A sweet lady visiting a neighbor videotaped it on my phone and the whole afternoon was so huge in our world that I wrote a blog entry about it for the Mamas Against Drama site.

worn out bicycle rider

Not one to be outdone athletically, Tucker perfected the art of the headstand later that evening.

Dude held this position for 32 seconds. I timed it.

We took the boys to a Braves game where we sat on the 9th row behind home plate. The boys are utterly stadium-spoiled now.


Chipper hit a homer on the very next pitch. Told you the seats weren't bad...





The baseball outing led to the rekindling of an obsession for Jackers: baseball cards. I have a shoe box full of them; they were my dad's (or, more likely, my uncles') and I eagerly skipped off to fetch them for Jack. What started as a bedtime diversion morphed into an incredible tromp down Memory Lane...


1970 Thurman Munson. Be still my beating heart.

Lately his afternoons and nighttimes are filled with fantasy baseball team creating and baseball card sorting by team, by position, by year, by mascot--birds here, 4-footed creatures there, non-animals over here (looking at you, Phillie Phanatic)--you name it.

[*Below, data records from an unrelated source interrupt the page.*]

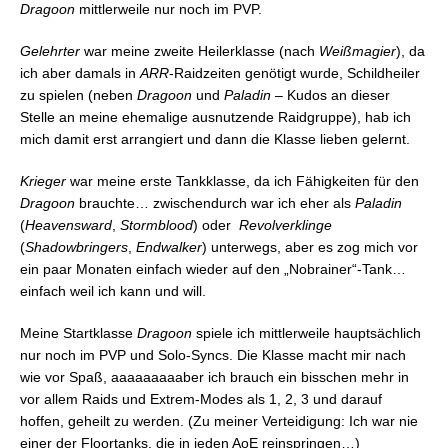
Dragoon
mittlerweile nur noch im PVP.
Gelehrter
war meine zweite Heilerklasse (nach
Weißmagier
), da
ich aber damals in
ARR
-Raidzeiten genötigt wurde, Schildheiler
zu spielen (neben
Dragoon
und
Paladin
– Kudos an dieser
Stelle an meine ehemalige ausnutzende Raidgruppe), hab ich
mich damit erst arrangiert und dann die Klasse lieben gelernt.
Krieger
war meine erste Tankklasse, da ich Fähigkeiten für den
Dragoon
brauchte… zwischendurch war ich eher als
Paladin
(
Heavensward
,
Stormblood
) oder
Revolverklinge
(
Shadowbringers
,
Endwalker
) unterwegs, aber es zog mich vor
ein paar Monaten einfach wieder auf den „Nobrainer“-Tank…
einfach weil ich kann und will.
Meine Startklasse
Dragoon
spiele ich mittlerweile hauptsächlich
nur noch im PVP und Solo-Syncs. Die Klasse macht mir nach
wie vor Spaß, aaaaaaaaaber ich brauch ein bisschen mehr in
vor allem Raids und Extrem-Modes als 1, 2, 3 und darauf
hoffen, geheilt zu werden. (Zu meiner Verteidigung: Ich war nie
einer der Floortanks, die in jeden AoE reinspringen…)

I love helping them with the multiple levels of organization because I totally get it. Of course you stack all the catchers together. And then you re-sort them into Leagues. And after that, into teams. And I love this exercise because I did this same exact thing growing up (yes, I really was that cool). 

Smell that? Summer's coming.


Behold: Harry Potter and Phillip Ransford, III (from Wendy Mass's terrific book The Candymakers), ready to take Dress Like Your Favorite Book Character Day by storm...


Again, it's pretty scary what Mama can do with a glue gun (and a monk's costume, which we just happened to have in the closet). Told you I was cool.




Ever really wondered where caterpillars come from? Here is your biology lesson of the week: butterfly mating. Caught on camera.





Um, right. Okey dokey, moving on.

Beethoven ain't got nothing on this kid:


Future Academy Award winner right here:

He is a [neon orange] Lorax, defender of trees, in the 2nd grade production at Trinity School.

Warm weather = water fights.




Twenty days of school left. Ten more days until Mother's Day (love me some Mother's Day). Only 2 baseball games left for the 2 older boys until the playoffs start. One day until we take my parents to see The Eagles (Lord, please let them play "Lyin' Eyes"). And only 16 days until Jackers turns 8. That means 16 more days of being even more nostalgic than I typically am. 

May is such a huge month for us. It is our Mr. Toad's Wild Ride. It spins us and pulls us here and there and makes our stomachs drop. And we love every second.